EXTRAIT DU DOCUMENT:
####
Les visages de la transition : Samantha Lopez Uri

Samantha Lopez Uri

« La TSÉ doit réunir différentes perspectives et amplifier les voix qu'on entend moins souvent.»

Samantha est une jeune femme absolument inspirante qui rêve d’une société plus juste et plus respectueuse des peuples et des terres que nous habitons. Née à Tiohtiá:ke (Montréal), d’origine bolivienne Quechua, Samantha est convaincue que la guérison collective est la clé pour se (ré)approprier nos espaces et nos histoires. Consultante antiraciste de manière autonome, elle accompagne, soutient et forme les organismes communautaires aux approches antiracistes et anti-oppressives pour créer des espaces par, pour et avec les personnes racisées. Parallèlement, elle est aussi conseillère en mobilisation des savoirs chez Projet collectif où elle s’occupe du soutien aux communautés et l’animation des différentes plateformes En commun. Sa mission? Tisser des liens entre les organisations et les savoirs des groupes marginalisés pour mieux collaborer ensemble et créer des solidarités. 

La rage et la colère comme moteur

Depuis très jeune, elle s’implique dans des organismes communautaires. Rapidement, elle constate que plusieurs jeunes et familles vivent des injustices. « Ces enjeux de racisme, de discrimination, d’insécurité alimentaire ou de brutalité policière étaient devenus des enjeux communs. Ces injustices ont créé un feu en moi. La rage et la colère m’ont amenée à être «radicale» aux yeux de certaines personnes. Ce sont pourtant des émotions tout à fait légitimes qui démontrent que nous ne vivons pas dans une société équitable et juste pour toustes. On m’a souvent reproché d’être radicale ou trop féministe, mais les reproches sont des stratégies pour me faire taire, me nuire et m’invalider. »
####
ENTRÉES ENREGISTRÉES:

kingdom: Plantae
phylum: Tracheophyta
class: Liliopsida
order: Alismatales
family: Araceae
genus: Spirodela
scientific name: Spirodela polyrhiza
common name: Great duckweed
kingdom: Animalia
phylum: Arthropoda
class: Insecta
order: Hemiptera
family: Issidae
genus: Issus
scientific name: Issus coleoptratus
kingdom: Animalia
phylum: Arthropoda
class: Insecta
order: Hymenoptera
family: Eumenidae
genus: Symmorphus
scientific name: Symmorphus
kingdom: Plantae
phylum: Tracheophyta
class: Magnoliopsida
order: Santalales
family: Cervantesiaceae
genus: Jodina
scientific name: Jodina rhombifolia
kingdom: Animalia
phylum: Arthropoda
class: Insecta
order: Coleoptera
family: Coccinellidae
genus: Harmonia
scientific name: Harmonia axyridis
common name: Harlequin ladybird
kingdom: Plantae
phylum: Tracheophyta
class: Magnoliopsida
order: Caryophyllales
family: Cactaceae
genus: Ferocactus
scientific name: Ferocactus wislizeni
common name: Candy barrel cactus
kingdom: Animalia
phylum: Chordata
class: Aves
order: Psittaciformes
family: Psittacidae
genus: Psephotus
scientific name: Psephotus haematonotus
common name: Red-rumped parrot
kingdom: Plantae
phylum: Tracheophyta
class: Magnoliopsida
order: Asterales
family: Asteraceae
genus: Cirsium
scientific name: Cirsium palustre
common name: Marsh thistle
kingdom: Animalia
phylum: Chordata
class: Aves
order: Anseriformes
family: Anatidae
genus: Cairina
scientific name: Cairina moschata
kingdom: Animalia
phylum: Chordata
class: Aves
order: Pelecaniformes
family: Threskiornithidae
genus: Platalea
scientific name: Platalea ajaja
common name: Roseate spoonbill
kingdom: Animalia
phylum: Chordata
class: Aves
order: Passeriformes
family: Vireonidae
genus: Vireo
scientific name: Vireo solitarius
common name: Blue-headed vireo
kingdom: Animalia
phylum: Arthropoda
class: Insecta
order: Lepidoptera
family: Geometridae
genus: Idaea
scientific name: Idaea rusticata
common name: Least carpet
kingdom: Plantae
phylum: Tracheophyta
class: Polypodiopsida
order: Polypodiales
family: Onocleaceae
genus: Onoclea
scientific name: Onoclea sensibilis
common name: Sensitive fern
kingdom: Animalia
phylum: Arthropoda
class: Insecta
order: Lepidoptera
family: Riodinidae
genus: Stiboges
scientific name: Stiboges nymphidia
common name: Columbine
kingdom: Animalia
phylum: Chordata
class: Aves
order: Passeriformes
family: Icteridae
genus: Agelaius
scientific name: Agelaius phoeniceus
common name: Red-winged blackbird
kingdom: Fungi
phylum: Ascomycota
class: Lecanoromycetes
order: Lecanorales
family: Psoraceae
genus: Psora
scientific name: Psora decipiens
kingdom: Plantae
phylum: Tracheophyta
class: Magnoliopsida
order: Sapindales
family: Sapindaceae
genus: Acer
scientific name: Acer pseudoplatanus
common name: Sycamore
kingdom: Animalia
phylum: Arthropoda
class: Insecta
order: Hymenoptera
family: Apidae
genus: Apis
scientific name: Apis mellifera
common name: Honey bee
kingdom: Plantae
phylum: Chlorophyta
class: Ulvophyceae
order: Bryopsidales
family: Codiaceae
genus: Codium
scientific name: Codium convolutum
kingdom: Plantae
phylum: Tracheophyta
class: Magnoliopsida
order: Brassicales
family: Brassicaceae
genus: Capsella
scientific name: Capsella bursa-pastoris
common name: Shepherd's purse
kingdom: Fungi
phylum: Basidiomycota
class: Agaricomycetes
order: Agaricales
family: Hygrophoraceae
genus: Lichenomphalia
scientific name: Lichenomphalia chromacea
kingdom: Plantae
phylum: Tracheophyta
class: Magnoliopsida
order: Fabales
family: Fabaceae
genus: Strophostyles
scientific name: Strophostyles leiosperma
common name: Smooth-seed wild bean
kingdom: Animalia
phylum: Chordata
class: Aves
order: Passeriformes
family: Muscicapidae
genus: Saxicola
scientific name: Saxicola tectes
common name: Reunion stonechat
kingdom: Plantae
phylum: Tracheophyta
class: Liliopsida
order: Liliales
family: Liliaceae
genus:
####
TRAVAIL DEMANDÉ:
a - Répondez aux questions suivantes sur le portrait de Samantha Lopez Uri, une réponse par ligne, avec la même numérotation.
(i) Dans quelle ville Samantha est-elle née ?
(ii) Quel poste occupe-t-elle chez Projet collectif ?
(iii) Quelles émotions l'ont amenée à paraître « radicale » aux yeux de certaines personnes ?
b - Rédigez la suite du portrait de Samantha Lopez Uri, en reprenant après sa dernière phrase.

LES RÉPONSES:
a -
(i) À Tiohtiá:ke (Montréal).
(ii) Conseillère en mobilisation des savoirs.
(iii) La rage et la colère.

b -
Une posture antiraciste qui déstabilise et qui dérange

Depuis quelques années, Samantha travaille dans le milieu communautaire, principalement dans le milieu de la jeunesse et de l’immigration. Elle note que plusieurs milieux sont devenus oppressifs et c’est alors qu’elle décide de commencer à travailler à son compte pour mettre de l’avant ses connaissances sur les enjeux de racisme et de discrimination dans le milieu communautaire. 

« Ma posture antiraciste peut déstabiliser et déranger les groupes dominants mais cela ne m’empêche pas de continuer ma lutte pour une meilleure reconnaissance des personnes autochtones, noires et racisées dans la société. Je me permets d’être authentique et d’amener les organisations à faire un travail de fond pour une réelle transformation organisationnelle. »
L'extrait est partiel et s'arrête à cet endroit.